Tuesday, April 27, 2010

CD Review: Mike Reed's People, Places & Things: Stories and Negotiations

Mike Reed's People, Places & Things
Stories and Negotiations
(482 Music)

Even when some of those Chicago guys pay homage to past masters, they still sound like they're on a modern track. The latest by drummer Mike Reed's People, Places & Things bares this out. A percolating group improv kicks off the opening minutes of the album, giving the faint impression that the octet will be blowing free for the entire program. But after a few minutes, they lock into some hard-swinging bop in the form of John Jenkins' "Song of a Star." This might be a lot more straight ahead than the previous minutes alluded to, but Reed's version of straight swings much like Sun Ra's Arkestra (more on them to come) did: the rhythm section moves with so much authority, with a propulsive beat and taut basslines, and takes it beyond any older period of the music and lands with a crash in the here and now.

Reed started PP&T to focus on "under-recorded, under-recognized aspects of the vibrant Chicago jazz scene circa 1954-60" and they've released two previous CDs.
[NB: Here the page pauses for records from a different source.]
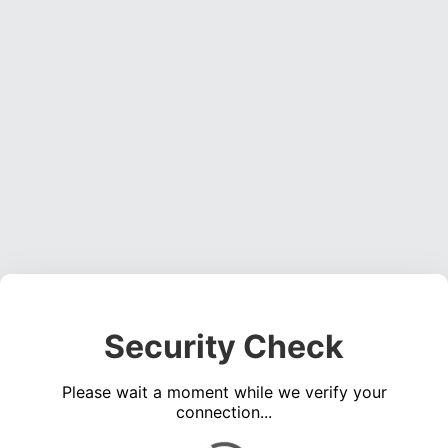
Security Check
Please wait a moment while we verify your
connection...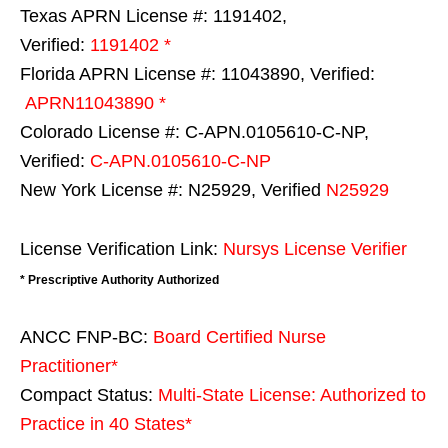
Texas APRN License #: 1191402,
Verified:
1191402 *
Florida APRN License #: 11043890, Verified:
APRN11043890 *
Colorado License #: C-APN.0105610-C-NP,
Verified:
C-APN.0105610-C-NP
New York License #: N25929, Verified
N25929
License Verification Link:
Nursys License Verifier
* Prescriptive Authority Authorized
ANCC FNP-BC:
Board Certified Nurse
Practitioner*
Compact Status:
Multi-State License
: Authorized to
Practice in
40 States
*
This one expands the concept because the core quartet of Reed, Jason Roebke (bass), Tim Haldemen (tenor sax) and Greg Ward (alto sax) are joined by three players from that era - one time Arkestra member Art Hoyle (trumpet, flugelhorn), bandleader Ira Sullivan (trumpet) and extensive sideman and leader Julian Priester (trombone) - plus one more Windy City modern cat, Jeb Bishop (trombone). Less a meeting of old blood and young blood, the 2008 concert recorded for this album presented a group where everyone was on the same page. In explaining the solo order, the liner notes say that the trombonists have a vastly different sound from one another and only attributes one specific solo to Bishop. The rest is just guesswork for the listener. It's frustrating to those of us who want to be sure, but it also shows how cohesively this band works together.
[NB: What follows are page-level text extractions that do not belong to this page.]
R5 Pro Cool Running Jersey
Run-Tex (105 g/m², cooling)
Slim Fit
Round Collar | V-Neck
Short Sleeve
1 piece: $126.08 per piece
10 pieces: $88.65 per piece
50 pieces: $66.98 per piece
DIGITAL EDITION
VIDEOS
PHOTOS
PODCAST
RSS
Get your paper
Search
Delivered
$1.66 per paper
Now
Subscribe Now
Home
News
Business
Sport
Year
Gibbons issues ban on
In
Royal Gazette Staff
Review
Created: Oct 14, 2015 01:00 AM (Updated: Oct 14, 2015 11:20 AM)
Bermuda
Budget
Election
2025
Reed picked four relative deep cuts for the set from the city's history: the aforementioned "Song of a Star" by an alto player known to this writer predominantly for an appearance on an early Hank Mobley album; Sun Ra's "El is a Sound of Joy" is built on a vicious groove pinned down by one of the tenors while the other horns blow in and around it. Wilbur Campbell's "Wilbur's Tune" is another strong piece in a hard bop-esque mold as is Priester's "Urnack" which he recorded with Sun Ra and here starts like "Song" with two minutes of free exchanges of ideas. Clifford Jordan's "Lost and Found" features Sullivan and Haldeman in an old style tenor duel, as well as a penetrating solo from Hoyle, who throws in a quote from "Little Rootie Tootie" as things almost unwind.
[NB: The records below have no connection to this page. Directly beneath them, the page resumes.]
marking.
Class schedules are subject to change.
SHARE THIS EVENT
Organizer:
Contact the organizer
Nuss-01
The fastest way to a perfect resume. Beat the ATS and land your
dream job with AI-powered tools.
The drummer also penned one piece each for the veteran guests of the set. "Third Option," for Hoyle, has rich voicings that ought to impress fans of large ensembles as traditional as the Lincoln Center Jazz Orchestra, which speaks to Reed's skills as a composer. "Door #1," dedicated to Priester, begins like a loose tone poem, before locking into a progression that could slip into "You Don't Know What Love Is," with an exquisite quality to match that standard. Sullivan's salute, "The And of 2," features not only his tenor but Ward's alto getting prodded along by shouts from the other horns during solos.

What feels especially exciting, musically, about this meeting of minds is that Stories and Negotiations looks at the past but it concerns itself with making today's music that's more than just a tribute.